Wyn Williams J has rejected UK Coal’s claim that North Warwickshire Borough Council had failed to give adequate reasons for not including the site and had thereby caused it “genuine and substantial prejudice”.


In 2004, during the course of an inquiry into a draft local plan for North Warwickshire, UK Coal registered an objection in respect Orchard Colliery, which was within the settlement limits of the plan, but which had not been allocated for residential development.


In August 2005, the inspector conducting the inquiry for the council recommended that the site was suitable for development given the shortfall in residential housing.


However, the council rejected the inspector’s recommendation on that point, stating that the shortfall was inconsequential and insignificant.


In July 2006, the council adopted the North Warwickshire local plan and UK Coal applied to the High Court to quash those parts of the plan that omitted its site from residential development.

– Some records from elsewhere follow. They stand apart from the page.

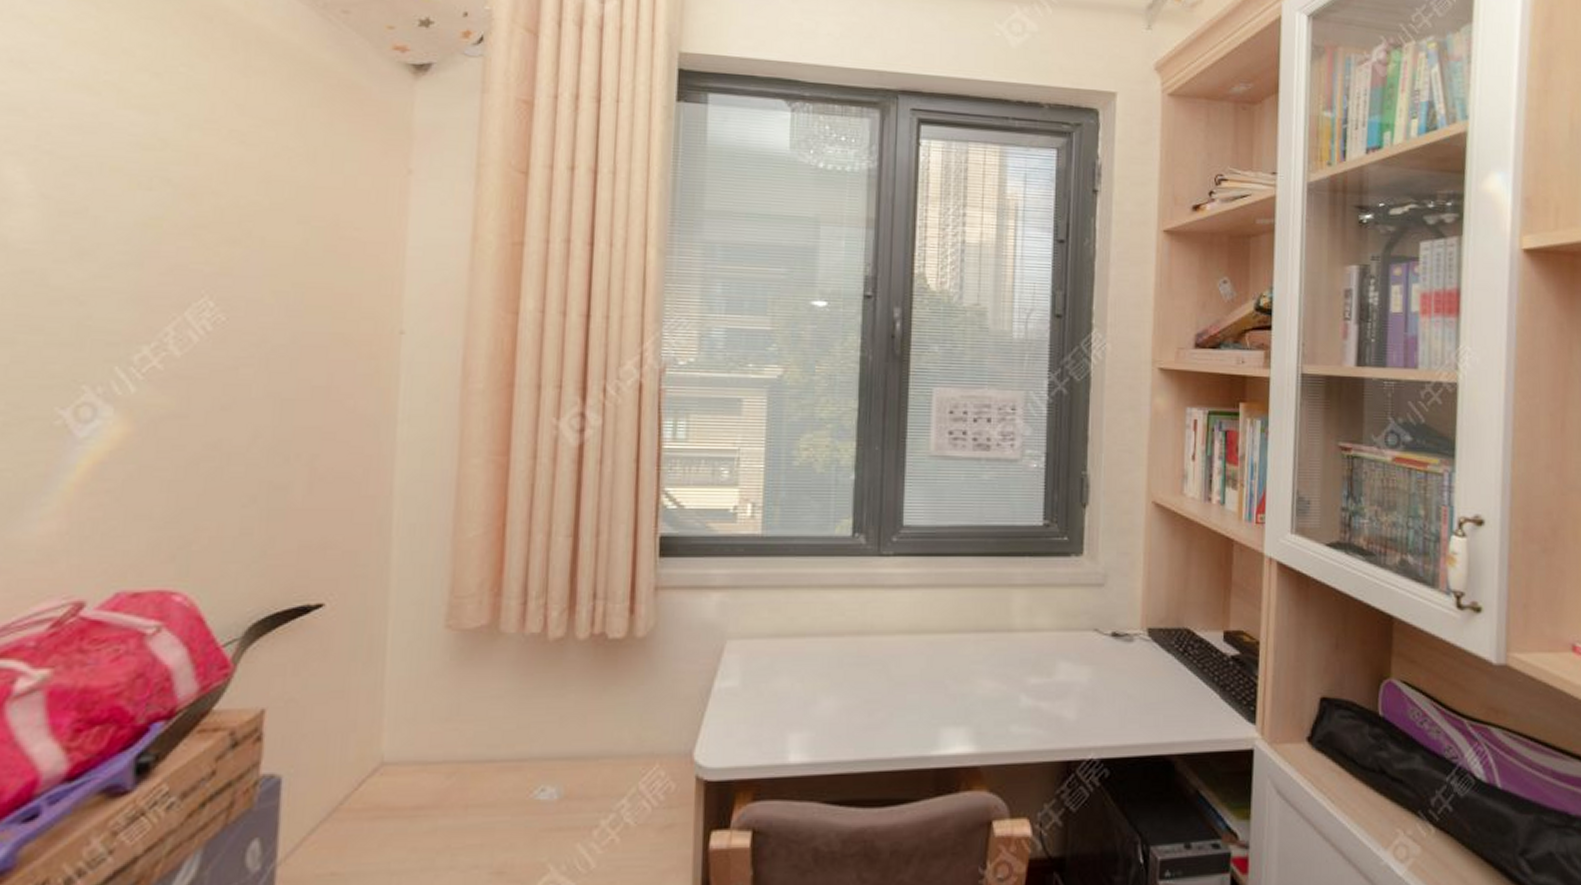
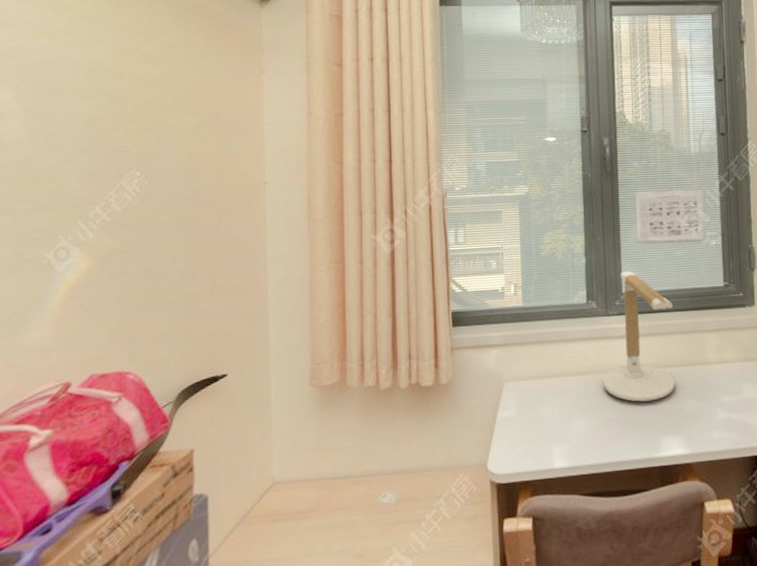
desk lamp: none [866,496,971,678] -> present [603,271,675,402]

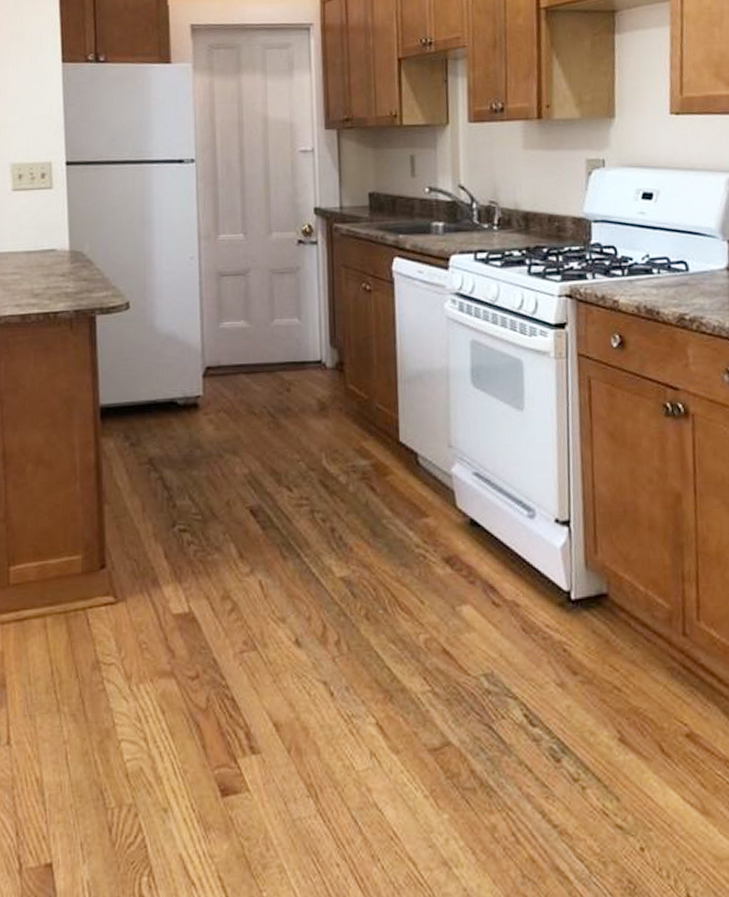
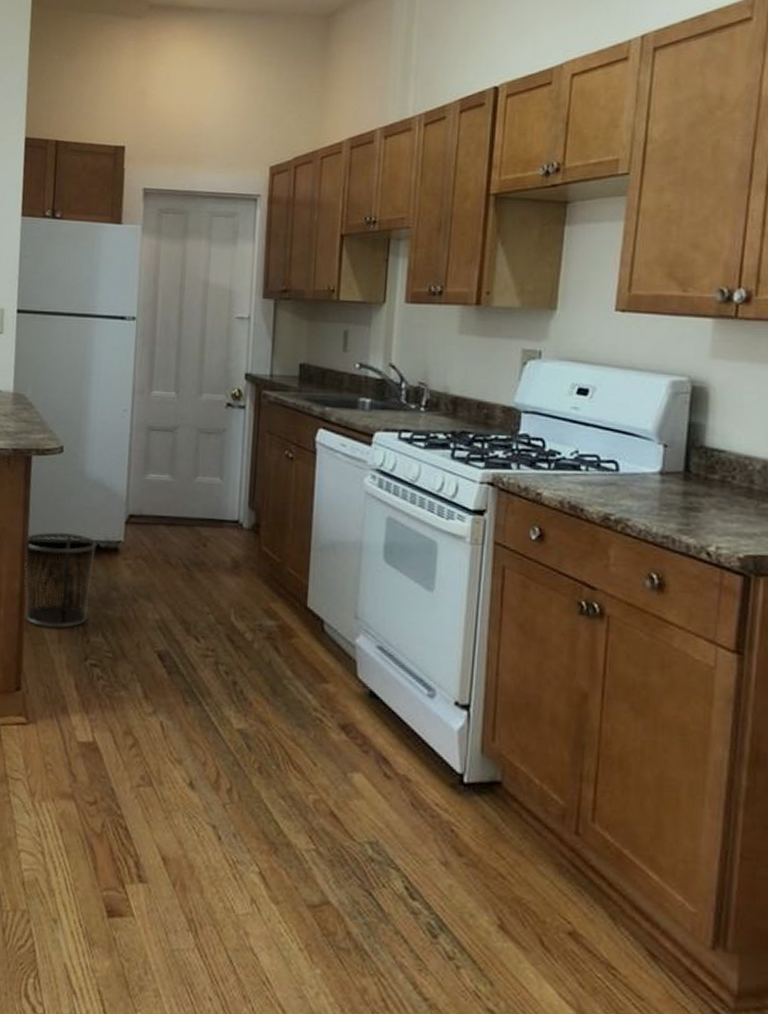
trash can: none [97,392,175,496] -> present [24,532,97,628]

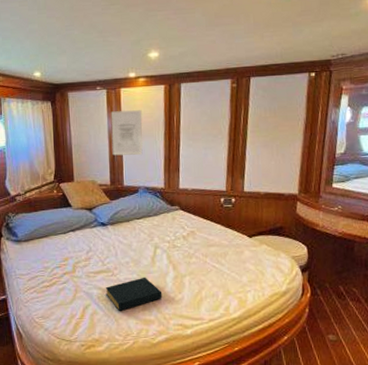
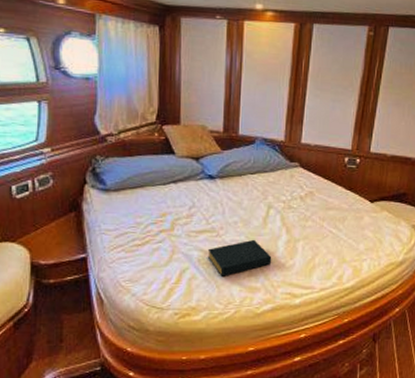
wall art: present [110,110,143,156] -> none [228,47,267,102]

It submitted that the council had erred in law by not giving adequate reasons for the rejection of the inspector’s recommendation.


Dismissing the application, Wyn Williams J held that although the council had not given adequate reasons for its rejection, that failure had not caused UK Coal “genuine and substantial prejudice”.


UK Coal Mining Ltd v North Warwickshire Borough Council Administrative Court


(Wyn Williams J) 17 January 2008


John Hobson QC and Andrew Fraser-Urquhart (instructed by Nabarro Nathanson, of Sheffield) appeared for the claimant; Ian Dove QC and Jenny Wigley (instructed by the legal department of North Warwickshire Borough Council) appeared for the defendant.